### EXERCISE INPUTS
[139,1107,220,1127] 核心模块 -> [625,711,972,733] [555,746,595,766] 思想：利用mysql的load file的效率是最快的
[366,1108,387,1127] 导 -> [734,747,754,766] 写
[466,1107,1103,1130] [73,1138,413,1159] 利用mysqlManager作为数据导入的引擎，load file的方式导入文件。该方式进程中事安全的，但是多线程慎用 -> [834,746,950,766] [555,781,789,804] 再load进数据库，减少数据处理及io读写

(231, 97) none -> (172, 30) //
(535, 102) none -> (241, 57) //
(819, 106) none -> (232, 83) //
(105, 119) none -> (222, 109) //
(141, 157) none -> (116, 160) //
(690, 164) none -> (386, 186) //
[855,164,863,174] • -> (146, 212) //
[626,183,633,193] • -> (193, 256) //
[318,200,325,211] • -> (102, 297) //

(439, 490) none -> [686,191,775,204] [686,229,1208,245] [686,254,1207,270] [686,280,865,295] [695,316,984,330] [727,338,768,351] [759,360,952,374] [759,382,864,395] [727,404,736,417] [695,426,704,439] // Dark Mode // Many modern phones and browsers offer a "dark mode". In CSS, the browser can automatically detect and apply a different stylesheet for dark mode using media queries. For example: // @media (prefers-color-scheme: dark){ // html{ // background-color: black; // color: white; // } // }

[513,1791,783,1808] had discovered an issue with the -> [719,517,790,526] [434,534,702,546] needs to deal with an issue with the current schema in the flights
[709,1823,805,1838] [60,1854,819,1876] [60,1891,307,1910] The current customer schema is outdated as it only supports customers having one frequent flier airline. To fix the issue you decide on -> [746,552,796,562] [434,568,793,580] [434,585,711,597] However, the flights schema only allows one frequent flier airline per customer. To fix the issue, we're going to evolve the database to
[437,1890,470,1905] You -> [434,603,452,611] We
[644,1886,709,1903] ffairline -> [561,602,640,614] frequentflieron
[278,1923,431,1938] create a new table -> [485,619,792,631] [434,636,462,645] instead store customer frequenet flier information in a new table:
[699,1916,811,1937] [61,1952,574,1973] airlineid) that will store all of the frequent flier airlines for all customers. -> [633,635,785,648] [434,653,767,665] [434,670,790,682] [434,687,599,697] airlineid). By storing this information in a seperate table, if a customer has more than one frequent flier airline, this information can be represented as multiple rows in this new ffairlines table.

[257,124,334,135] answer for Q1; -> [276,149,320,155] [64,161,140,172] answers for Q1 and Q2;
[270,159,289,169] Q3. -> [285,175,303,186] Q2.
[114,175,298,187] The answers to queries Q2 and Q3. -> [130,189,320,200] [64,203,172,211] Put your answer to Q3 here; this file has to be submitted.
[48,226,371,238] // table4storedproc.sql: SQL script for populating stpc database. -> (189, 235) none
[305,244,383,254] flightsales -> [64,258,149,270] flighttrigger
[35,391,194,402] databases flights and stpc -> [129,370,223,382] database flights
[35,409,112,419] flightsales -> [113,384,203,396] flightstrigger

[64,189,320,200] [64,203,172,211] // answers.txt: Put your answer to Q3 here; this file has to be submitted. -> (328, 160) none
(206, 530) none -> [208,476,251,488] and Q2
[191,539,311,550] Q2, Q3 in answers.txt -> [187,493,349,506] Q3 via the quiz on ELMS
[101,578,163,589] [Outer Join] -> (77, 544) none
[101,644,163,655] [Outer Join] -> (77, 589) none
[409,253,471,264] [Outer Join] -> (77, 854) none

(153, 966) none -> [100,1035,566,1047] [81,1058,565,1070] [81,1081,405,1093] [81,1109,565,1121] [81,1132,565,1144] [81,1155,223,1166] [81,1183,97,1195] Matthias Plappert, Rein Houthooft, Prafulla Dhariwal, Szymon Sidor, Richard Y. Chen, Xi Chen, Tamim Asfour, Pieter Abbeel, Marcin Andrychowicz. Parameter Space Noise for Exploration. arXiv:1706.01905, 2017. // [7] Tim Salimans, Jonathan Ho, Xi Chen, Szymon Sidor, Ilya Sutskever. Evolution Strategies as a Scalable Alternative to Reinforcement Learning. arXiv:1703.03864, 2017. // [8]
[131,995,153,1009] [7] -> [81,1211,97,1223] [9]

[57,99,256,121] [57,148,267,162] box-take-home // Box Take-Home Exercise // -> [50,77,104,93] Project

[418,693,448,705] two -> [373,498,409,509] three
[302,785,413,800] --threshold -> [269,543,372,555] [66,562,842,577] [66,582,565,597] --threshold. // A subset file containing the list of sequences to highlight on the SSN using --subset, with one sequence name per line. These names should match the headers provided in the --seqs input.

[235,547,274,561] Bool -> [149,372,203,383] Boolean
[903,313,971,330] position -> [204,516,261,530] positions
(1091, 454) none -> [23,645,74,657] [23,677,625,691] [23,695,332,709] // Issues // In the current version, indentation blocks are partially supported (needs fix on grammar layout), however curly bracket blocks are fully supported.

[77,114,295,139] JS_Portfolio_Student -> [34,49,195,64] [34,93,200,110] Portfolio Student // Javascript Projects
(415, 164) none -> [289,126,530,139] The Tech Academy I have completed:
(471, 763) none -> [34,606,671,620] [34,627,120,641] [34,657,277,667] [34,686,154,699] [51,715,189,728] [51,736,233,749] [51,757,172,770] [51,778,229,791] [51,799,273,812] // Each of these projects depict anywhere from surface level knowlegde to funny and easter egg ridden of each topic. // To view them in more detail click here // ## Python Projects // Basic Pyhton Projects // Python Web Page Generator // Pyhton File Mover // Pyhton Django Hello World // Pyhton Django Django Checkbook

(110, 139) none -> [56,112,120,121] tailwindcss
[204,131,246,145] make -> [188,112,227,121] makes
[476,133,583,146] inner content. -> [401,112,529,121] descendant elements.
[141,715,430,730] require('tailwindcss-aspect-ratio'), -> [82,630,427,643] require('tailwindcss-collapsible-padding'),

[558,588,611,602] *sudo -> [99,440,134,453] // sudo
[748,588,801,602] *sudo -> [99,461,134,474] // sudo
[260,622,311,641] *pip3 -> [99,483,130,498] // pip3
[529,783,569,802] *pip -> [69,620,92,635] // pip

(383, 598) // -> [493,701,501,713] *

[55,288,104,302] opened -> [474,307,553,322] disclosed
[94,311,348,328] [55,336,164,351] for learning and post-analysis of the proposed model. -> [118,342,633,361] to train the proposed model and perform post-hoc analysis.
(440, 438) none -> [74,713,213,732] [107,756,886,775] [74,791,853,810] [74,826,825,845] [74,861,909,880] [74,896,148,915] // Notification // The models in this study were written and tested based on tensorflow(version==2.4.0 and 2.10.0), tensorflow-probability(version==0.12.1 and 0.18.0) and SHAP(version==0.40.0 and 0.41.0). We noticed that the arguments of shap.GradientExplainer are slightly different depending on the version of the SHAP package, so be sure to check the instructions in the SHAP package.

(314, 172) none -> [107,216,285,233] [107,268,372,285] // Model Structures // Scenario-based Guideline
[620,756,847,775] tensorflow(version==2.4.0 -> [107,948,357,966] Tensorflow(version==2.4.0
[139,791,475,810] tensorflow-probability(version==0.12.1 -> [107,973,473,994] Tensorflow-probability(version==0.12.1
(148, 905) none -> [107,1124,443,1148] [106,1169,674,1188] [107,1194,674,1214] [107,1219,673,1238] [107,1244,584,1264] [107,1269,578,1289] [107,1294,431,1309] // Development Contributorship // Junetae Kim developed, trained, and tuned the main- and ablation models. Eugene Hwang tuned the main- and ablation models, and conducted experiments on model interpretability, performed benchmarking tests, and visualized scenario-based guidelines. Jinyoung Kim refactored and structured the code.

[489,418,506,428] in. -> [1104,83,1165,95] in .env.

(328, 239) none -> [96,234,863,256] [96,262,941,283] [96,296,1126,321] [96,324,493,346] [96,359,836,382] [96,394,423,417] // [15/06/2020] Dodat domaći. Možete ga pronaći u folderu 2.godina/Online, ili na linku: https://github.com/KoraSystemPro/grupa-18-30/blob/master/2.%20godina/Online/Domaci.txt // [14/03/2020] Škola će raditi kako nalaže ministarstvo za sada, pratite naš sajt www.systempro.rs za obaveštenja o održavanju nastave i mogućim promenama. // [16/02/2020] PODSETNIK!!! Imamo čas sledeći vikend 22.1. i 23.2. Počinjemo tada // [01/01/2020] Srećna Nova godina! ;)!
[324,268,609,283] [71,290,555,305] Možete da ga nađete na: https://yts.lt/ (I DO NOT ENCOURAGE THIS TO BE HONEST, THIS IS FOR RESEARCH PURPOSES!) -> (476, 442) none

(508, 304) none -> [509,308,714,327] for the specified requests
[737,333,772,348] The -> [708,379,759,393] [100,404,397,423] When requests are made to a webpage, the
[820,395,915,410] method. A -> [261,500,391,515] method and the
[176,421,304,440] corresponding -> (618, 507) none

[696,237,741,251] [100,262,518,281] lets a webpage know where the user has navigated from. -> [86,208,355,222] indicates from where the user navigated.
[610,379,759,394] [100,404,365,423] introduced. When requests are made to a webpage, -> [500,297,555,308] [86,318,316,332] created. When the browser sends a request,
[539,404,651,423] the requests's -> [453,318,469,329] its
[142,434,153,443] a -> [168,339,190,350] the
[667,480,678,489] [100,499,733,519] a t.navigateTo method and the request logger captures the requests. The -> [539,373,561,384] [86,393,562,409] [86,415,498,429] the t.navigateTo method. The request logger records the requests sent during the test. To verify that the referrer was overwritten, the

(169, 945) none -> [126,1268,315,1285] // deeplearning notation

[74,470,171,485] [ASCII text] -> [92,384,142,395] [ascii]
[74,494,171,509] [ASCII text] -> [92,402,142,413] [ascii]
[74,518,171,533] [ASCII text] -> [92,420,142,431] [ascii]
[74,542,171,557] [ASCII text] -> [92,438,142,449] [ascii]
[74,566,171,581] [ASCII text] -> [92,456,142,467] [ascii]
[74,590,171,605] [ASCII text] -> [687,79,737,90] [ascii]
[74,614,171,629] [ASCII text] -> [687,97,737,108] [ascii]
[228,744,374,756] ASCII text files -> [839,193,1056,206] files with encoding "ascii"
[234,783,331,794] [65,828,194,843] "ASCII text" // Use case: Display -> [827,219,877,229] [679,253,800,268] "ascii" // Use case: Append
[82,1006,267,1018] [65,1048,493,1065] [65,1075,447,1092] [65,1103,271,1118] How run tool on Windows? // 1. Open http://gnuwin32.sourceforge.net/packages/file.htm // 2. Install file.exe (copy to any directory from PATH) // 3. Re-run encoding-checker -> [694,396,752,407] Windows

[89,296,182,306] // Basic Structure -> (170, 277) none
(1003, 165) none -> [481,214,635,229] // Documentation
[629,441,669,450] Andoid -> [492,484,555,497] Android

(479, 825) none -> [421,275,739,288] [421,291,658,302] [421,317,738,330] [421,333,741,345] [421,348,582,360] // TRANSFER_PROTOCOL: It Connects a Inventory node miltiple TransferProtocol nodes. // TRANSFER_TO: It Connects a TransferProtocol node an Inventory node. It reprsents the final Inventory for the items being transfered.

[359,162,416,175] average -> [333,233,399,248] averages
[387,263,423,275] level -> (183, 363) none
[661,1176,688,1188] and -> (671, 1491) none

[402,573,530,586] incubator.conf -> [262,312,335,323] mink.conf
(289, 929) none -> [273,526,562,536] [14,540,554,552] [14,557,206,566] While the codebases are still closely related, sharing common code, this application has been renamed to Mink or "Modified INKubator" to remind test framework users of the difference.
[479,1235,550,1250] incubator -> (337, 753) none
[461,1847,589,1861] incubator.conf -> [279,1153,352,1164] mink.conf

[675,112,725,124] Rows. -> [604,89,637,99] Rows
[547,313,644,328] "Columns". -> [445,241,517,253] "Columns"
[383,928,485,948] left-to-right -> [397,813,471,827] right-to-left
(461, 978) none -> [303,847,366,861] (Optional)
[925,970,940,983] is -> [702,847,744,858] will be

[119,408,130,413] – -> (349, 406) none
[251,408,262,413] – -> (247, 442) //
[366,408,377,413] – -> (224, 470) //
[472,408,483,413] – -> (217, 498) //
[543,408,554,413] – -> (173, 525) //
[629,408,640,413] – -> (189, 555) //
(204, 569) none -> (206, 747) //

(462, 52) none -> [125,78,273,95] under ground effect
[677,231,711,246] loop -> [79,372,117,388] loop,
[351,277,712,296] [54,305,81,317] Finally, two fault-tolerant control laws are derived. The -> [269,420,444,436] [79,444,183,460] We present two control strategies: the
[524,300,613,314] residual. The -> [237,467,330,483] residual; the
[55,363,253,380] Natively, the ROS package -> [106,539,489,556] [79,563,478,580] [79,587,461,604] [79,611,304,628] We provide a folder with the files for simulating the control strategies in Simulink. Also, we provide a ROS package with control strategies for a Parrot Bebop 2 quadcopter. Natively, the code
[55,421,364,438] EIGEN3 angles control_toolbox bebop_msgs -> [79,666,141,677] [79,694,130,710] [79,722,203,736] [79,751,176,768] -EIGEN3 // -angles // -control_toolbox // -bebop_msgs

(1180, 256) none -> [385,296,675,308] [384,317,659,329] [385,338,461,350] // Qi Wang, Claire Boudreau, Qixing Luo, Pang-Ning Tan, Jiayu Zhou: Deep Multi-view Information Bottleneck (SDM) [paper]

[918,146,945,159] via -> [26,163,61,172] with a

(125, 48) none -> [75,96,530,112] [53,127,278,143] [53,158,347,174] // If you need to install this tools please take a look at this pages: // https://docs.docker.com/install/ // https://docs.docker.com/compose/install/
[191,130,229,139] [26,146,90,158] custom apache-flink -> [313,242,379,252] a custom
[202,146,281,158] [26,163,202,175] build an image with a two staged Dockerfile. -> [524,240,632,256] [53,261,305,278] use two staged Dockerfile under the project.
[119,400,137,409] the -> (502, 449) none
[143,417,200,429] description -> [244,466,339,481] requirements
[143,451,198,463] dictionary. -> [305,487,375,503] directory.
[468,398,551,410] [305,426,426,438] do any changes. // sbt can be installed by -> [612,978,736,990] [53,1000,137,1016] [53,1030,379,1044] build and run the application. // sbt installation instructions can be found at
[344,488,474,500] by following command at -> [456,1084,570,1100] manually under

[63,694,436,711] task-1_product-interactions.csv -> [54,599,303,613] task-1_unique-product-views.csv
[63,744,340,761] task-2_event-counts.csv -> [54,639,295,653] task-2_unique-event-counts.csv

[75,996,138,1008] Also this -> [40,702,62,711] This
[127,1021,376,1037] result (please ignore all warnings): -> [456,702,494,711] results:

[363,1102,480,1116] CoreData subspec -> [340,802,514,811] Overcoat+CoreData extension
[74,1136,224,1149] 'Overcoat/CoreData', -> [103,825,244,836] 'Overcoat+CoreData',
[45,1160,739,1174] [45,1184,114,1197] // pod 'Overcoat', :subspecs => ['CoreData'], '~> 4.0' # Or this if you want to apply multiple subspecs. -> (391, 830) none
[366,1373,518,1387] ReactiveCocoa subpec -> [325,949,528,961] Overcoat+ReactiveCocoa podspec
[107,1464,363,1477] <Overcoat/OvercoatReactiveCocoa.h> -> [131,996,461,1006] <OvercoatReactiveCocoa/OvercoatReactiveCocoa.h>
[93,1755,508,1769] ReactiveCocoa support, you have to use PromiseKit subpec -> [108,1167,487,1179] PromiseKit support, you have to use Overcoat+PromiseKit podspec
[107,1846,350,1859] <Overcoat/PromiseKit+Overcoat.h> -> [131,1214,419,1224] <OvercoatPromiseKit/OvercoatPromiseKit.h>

### WHAT YOU HAVE TO DO
As listed above, the lines from the line with "[57,99,256,121] [57,148,267,162] box-take-home" to the line with "[77,114,295,139] JS_Portfolio_Student ->" are to be echoed exactly, with both ends included and nothing added.

### RESULT
[57,99,256,121] [57,148,267,162] box-take-home // Box Take-Home Exercise // -> [50,77,104,93] Project

[418,693,448,705] two -> [373,498,409,509] three
[302,785,413,800] --threshold -> [269,543,372,555] [66,562,842,577] [66,582,565,597] --threshold. // A subset file containing the list of sequences to highlight on the SSN using --subset, with one sequence name per line. These names should match the headers provided in the --seqs input.

[235,547,274,561] Bool -> [149,372,203,383] Boolean
[903,313,971,330] position -> [204,516,261,530] positions
(1091, 454) none -> [23,645,74,657] [23,677,625,691] [23,695,332,709] // Issues // In the current version, indentation blocks are partially supported (needs fix on grammar layout), however curly bracket blocks are fully supported.

[77,114,295,139] JS_Portfolio_Student -> [34,49,195,64] [34,93,200,110] Portfolio Student // Javascript Projects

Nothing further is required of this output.